Evet kuşların uçmaya çalışmaları, uyumaları ve daha nice şeyleri seyretmek, üzerinde düşünmek benzeri bulunmayan duygular uyandırır insanda ve insan, insan olduğunun hazzını duyar. Tavsiye ederim insanlara çevresine ilgi göstersinler, eşyayı, hayvanları, insanları tanımaya, tetkik etmeye çalışsınlar. Kaybolmasınlar, kendilerini kaybetmesinler. Zira kendini kaybedenin kendini bulması çok zor oluyor, belki de kaybedilmiş halde kalıyor. Tabiattaki yerinizi biliniz. Konumunuzu öğreniniz. Hani coğrafya olarak bir insanın önce kendi yerini bulması, bilmesi gerekir ya, yolunu bulabilmesi ve varması gereken yere varabilmesi için, işte öyle.. Önce kendi yerinizi tesbit edeceksiniz, neredesiniz? Sonra nerede olmalısınıza sıra gelecektir. Kişiliğiniz, kimliğiniz bakımından da böyledir gerçek.

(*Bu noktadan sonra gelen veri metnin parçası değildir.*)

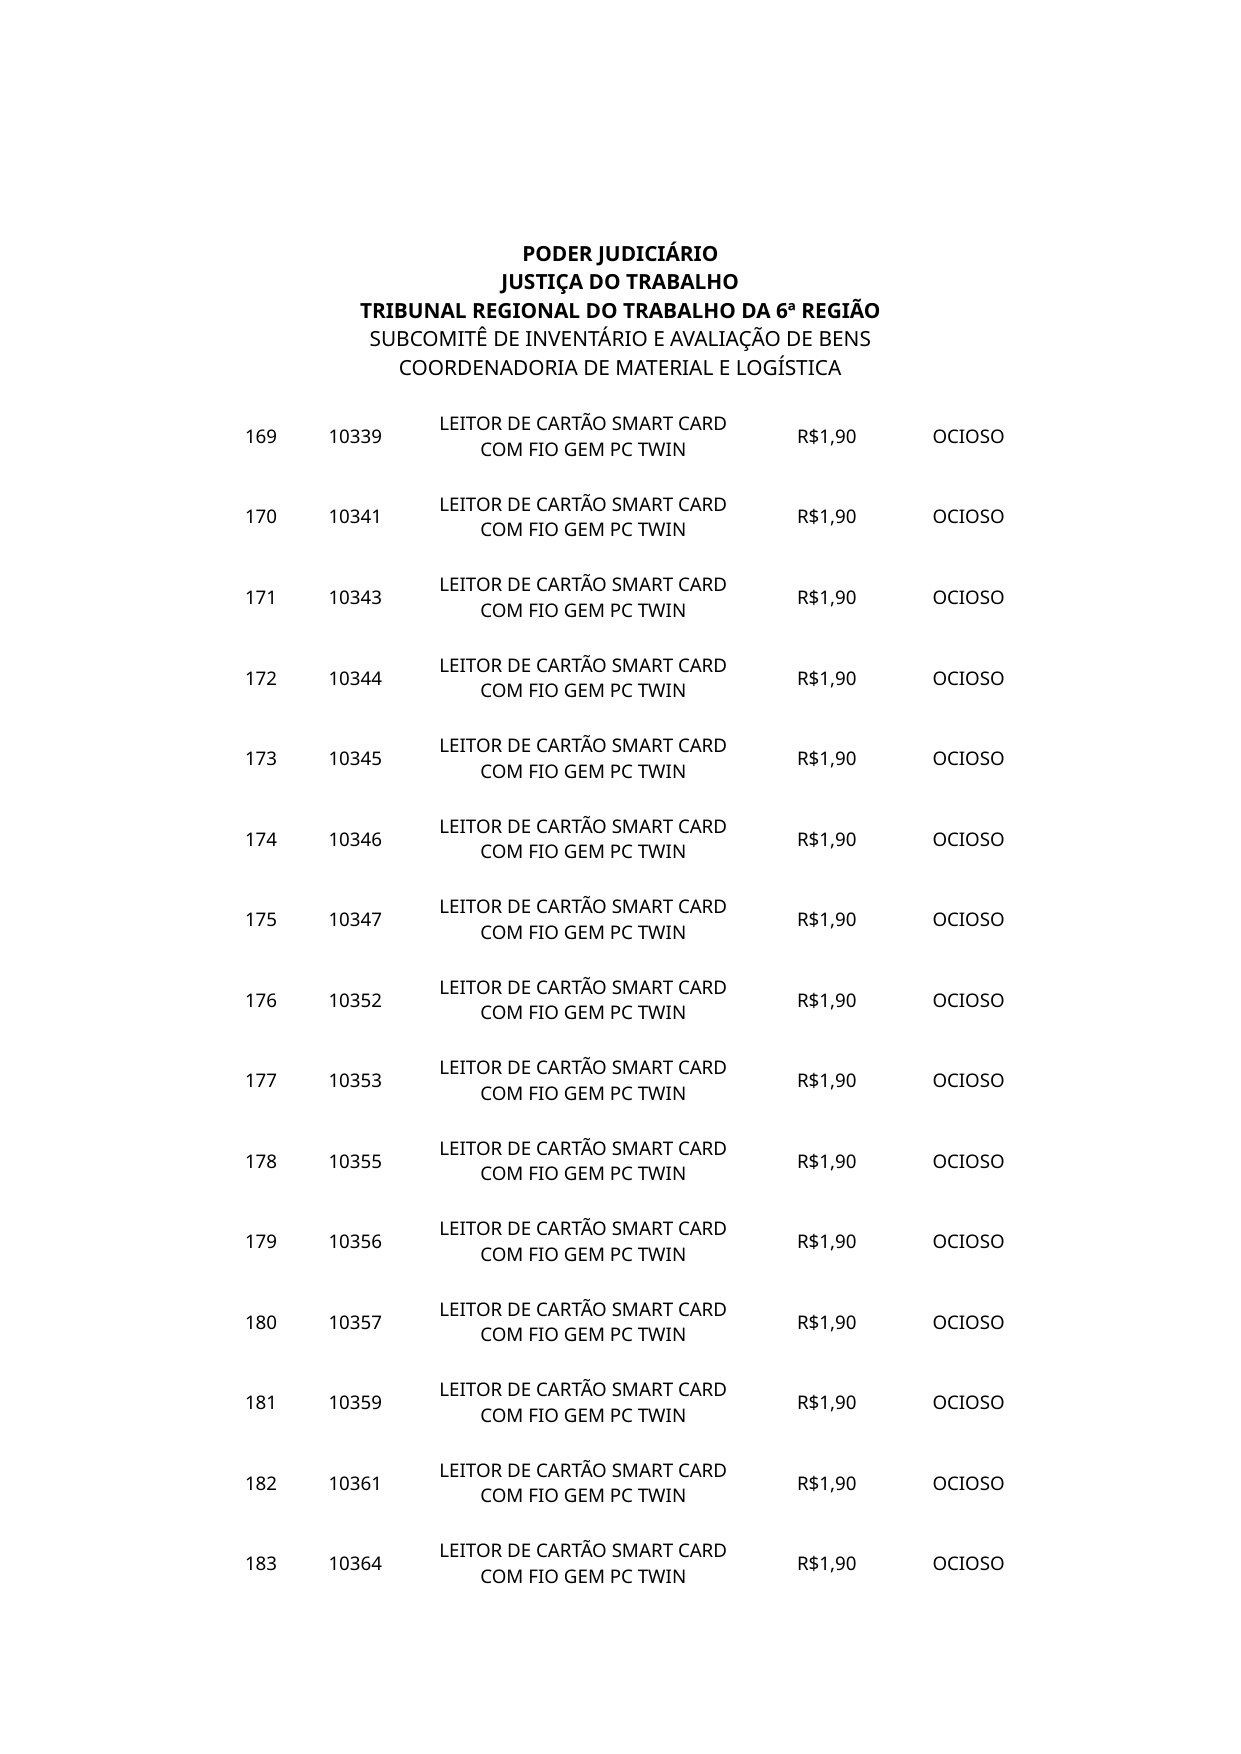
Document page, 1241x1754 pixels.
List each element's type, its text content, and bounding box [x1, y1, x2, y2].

table_cell 174 [224, 813, 298, 894]
table_cell LEITOR DE CARTÃO SMART CARD COM FIO GEM PC TWIN [412, 1538, 754, 1618]
table_cell R$1,90 [754, 813, 899, 894]
table_cell LEITOR DE CARTÃO SMART CARD COM FIO GEM PC TWIN [412, 1055, 754, 1135]
table_cell 10359 [298, 1377, 412, 1457]
table_cell R$1,90 [754, 1216, 899, 1296]
table_cell R$1,90 [754, 894, 899, 974]
table_cell 176 [224, 974, 298, 1055]
table_cell 10339 [298, 411, 412, 491]
table_cell R$1,90 [754, 1377, 899, 1457]
table_cell 10355 [298, 1135, 412, 1216]
table_cell LEITOR DE CARTÃO SMART CARD COM FIO GEM PC TWIN [412, 411, 754, 491]
table_cell LEITOR DE CARTÃO SMART CARD COM FIO GEM PC TWIN [412, 1135, 754, 1216]
table_cell 10341 [298, 491, 412, 572]
table_cell 181 [224, 1377, 298, 1457]
table_cell OCIOSO [899, 733, 1037, 813]
table_cell LEITOR DE CARTÃO SMART CARD COM FIO GEM PC TWIN [412, 1216, 754, 1296]
table_cell LEITOR DE CARTÃO SMART CARD COM FIO GEM PC TWIN [412, 733, 754, 813]
table_cell LEITOR DE CARTÃO SMART CARD COM FIO GEM PC TWIN [412, 813, 754, 894]
table_cell LEITOR DE CARTÃO SMART CARD COM FIO GEM PC TWIN [412, 894, 754, 974]
table_cell R$1,90 [754, 1135, 899, 1216]
table_cell LEITOR DE CARTÃO SMART CARD COM FIO GEM PC TWIN [412, 652, 754, 733]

Soru 9 — Çok, dava adamı olmayı dilinden düşürmeyenleri görmüşsünüzdür. Bunlar söylemlerinde genellikle somut umacılar oluşturup onlara saldırıp dururlar. Şahsen bunların kavgası bana yapay geliyor, yani güven vermiyor. Şunun için; insan her şeyden önce birey olmadan varacağı hiçbir yer yok. Öyleyse insan ne yapıp edip önce bir ‘BEN’ olmaya çalışmalı… ‘BEN’ olmadan nasıl ‘BİZ’ olunur? Neden İslam geleneğinde ‘BEN’e bu kadar saldırılmış?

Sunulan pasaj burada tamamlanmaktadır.